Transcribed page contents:
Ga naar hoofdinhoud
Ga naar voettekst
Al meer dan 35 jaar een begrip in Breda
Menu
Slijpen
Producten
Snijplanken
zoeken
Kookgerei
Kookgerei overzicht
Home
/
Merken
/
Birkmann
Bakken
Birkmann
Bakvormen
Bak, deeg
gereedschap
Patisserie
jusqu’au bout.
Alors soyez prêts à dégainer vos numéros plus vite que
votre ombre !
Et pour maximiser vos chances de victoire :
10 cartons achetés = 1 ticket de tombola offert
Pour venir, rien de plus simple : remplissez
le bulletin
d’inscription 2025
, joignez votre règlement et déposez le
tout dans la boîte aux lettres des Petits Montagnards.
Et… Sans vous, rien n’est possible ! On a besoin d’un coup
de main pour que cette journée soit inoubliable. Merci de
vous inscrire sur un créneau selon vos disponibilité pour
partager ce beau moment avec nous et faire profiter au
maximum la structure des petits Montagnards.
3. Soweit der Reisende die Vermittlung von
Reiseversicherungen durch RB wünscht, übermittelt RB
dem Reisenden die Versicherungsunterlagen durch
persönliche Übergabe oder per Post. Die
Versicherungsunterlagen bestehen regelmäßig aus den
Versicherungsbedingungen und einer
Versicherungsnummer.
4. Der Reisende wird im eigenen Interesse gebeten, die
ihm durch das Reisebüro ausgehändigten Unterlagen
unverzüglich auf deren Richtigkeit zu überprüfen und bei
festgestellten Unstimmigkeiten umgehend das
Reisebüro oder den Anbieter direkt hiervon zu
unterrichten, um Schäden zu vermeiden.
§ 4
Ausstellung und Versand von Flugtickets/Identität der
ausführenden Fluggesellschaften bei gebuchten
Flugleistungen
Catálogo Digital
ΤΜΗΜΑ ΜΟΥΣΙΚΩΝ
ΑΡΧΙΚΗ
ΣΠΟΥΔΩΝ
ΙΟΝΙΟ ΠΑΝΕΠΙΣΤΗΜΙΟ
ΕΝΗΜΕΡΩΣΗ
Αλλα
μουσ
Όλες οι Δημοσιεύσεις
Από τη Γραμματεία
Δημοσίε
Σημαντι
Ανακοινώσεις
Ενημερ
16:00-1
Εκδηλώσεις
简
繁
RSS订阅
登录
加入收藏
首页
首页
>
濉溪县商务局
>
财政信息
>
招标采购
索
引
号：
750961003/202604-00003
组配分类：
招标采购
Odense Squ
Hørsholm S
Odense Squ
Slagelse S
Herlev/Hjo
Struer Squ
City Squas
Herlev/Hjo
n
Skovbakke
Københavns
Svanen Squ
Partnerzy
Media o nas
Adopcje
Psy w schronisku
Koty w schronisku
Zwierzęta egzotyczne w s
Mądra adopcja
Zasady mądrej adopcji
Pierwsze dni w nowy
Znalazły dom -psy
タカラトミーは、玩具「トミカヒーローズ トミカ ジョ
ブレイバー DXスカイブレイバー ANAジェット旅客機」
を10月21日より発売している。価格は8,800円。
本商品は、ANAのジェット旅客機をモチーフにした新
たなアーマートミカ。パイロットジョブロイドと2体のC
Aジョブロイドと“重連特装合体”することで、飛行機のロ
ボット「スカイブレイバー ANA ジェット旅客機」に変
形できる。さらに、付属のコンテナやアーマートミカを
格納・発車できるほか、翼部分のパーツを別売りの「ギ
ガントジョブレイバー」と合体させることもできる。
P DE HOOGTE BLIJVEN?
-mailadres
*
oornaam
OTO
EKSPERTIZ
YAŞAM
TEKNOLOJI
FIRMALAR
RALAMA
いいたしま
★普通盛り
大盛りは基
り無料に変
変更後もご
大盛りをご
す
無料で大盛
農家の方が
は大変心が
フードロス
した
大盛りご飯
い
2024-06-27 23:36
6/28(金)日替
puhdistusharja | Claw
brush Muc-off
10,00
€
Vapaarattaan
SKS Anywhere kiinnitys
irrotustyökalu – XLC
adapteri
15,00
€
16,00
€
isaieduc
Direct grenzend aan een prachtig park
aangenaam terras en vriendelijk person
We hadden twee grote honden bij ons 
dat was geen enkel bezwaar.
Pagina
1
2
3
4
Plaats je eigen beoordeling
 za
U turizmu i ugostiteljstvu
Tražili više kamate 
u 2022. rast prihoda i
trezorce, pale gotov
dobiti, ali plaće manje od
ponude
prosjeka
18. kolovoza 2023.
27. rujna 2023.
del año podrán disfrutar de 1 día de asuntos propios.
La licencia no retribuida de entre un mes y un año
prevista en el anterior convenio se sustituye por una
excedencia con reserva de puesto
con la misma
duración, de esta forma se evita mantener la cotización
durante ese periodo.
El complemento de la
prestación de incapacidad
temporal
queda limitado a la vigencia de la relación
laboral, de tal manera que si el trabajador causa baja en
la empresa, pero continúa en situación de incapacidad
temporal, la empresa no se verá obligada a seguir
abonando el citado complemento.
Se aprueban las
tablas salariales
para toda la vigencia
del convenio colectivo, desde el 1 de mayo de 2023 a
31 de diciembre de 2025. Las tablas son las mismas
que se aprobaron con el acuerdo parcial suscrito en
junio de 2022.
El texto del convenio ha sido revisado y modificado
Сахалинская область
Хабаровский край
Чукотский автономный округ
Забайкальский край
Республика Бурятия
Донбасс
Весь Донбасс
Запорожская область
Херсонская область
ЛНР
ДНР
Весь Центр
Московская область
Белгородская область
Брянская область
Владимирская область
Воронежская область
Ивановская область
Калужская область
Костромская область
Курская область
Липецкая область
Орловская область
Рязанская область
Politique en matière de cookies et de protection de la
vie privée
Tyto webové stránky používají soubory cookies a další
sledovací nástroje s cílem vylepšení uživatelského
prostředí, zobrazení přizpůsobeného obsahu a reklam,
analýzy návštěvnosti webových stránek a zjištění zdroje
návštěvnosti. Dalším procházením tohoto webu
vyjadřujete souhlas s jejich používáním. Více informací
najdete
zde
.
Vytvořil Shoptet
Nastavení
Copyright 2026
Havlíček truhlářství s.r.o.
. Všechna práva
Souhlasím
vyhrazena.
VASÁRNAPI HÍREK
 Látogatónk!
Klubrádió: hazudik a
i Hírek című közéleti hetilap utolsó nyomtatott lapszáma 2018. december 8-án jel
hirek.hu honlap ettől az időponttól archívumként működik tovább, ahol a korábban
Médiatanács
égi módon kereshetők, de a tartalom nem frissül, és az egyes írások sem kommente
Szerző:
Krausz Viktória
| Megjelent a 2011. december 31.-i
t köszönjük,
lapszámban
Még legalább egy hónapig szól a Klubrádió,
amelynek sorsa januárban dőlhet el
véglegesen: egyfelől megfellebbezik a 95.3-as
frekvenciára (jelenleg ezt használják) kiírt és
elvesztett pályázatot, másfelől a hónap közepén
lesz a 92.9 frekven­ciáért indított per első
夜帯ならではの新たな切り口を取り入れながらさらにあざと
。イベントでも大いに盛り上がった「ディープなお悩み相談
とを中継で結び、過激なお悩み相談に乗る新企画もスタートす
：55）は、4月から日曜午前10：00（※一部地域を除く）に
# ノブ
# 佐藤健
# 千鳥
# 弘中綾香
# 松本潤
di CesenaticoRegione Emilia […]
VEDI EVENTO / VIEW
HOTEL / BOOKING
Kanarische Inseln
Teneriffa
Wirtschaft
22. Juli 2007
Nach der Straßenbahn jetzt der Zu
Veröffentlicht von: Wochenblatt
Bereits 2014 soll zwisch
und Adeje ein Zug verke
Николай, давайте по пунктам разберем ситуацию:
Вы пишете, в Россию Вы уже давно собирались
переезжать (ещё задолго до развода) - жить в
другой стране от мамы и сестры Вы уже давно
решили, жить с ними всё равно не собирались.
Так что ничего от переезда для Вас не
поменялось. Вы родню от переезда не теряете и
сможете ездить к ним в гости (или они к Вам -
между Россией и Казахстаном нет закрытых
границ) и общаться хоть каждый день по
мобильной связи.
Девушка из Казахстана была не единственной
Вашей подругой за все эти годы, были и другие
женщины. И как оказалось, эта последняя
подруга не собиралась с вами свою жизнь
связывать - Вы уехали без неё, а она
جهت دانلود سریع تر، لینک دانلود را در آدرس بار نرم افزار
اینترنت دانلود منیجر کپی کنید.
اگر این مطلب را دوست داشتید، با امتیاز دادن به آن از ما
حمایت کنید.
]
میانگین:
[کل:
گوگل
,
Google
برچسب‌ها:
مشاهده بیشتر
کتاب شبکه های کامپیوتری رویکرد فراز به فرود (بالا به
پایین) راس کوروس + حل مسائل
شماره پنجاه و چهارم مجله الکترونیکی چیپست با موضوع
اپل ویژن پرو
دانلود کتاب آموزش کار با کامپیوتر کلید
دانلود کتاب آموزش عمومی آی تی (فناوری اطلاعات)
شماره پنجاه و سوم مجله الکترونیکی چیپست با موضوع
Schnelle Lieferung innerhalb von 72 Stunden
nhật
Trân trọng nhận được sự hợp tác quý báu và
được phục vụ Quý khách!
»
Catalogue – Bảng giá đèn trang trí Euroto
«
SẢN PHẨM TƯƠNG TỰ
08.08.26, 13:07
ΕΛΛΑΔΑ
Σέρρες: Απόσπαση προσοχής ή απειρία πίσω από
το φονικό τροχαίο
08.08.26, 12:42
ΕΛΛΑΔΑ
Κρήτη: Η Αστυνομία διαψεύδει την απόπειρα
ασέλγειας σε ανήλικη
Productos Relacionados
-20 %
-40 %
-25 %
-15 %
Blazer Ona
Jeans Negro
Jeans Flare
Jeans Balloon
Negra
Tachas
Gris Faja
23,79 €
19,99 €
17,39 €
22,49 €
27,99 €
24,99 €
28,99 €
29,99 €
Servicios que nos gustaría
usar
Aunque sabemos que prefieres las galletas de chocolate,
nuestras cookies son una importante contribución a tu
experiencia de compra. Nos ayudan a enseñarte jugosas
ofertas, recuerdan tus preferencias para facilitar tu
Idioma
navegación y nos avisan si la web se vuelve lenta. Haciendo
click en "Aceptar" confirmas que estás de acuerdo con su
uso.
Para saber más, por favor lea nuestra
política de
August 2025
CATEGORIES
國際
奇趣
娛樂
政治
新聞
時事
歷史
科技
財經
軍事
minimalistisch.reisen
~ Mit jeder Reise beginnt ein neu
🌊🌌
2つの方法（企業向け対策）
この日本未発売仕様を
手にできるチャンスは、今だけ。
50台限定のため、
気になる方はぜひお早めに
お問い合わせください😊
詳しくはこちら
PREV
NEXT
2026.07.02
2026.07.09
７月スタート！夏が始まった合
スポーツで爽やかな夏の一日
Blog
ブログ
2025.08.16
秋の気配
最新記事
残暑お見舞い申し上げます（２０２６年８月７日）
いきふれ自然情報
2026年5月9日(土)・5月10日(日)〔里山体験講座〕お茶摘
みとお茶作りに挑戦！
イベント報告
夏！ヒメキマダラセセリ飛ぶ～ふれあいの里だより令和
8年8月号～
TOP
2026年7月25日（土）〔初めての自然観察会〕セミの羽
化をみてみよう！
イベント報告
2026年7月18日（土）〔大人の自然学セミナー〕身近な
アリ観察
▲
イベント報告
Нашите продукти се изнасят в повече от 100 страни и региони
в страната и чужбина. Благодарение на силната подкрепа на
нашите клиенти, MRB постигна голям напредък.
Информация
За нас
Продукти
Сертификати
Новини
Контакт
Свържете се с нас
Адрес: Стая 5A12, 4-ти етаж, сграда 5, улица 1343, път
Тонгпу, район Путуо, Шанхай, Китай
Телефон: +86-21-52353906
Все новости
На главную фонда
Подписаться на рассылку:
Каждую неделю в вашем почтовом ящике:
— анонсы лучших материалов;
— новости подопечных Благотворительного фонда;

# Instructions to follow
Reproduce everything from the start of the items down to the line containing "Alors soyez prêts", both of those lines included.

# Response box
Ga naar hoofdinhoud
Ga naar voettekst
Al meer dan 35 jaar een begrip in Breda
Menu
Slijpen
Producten
Snijplanken
zoeken
Kookgerei
Kookgerei overzicht
Home
/
Merken
/
Birkmann
Bakken
Birkmann
Bakvormen
Bak, deeg
gereedschap
Patisserie
jusqu’au bout.
Alors soyez prêts à dégainer vos numéros plus vite que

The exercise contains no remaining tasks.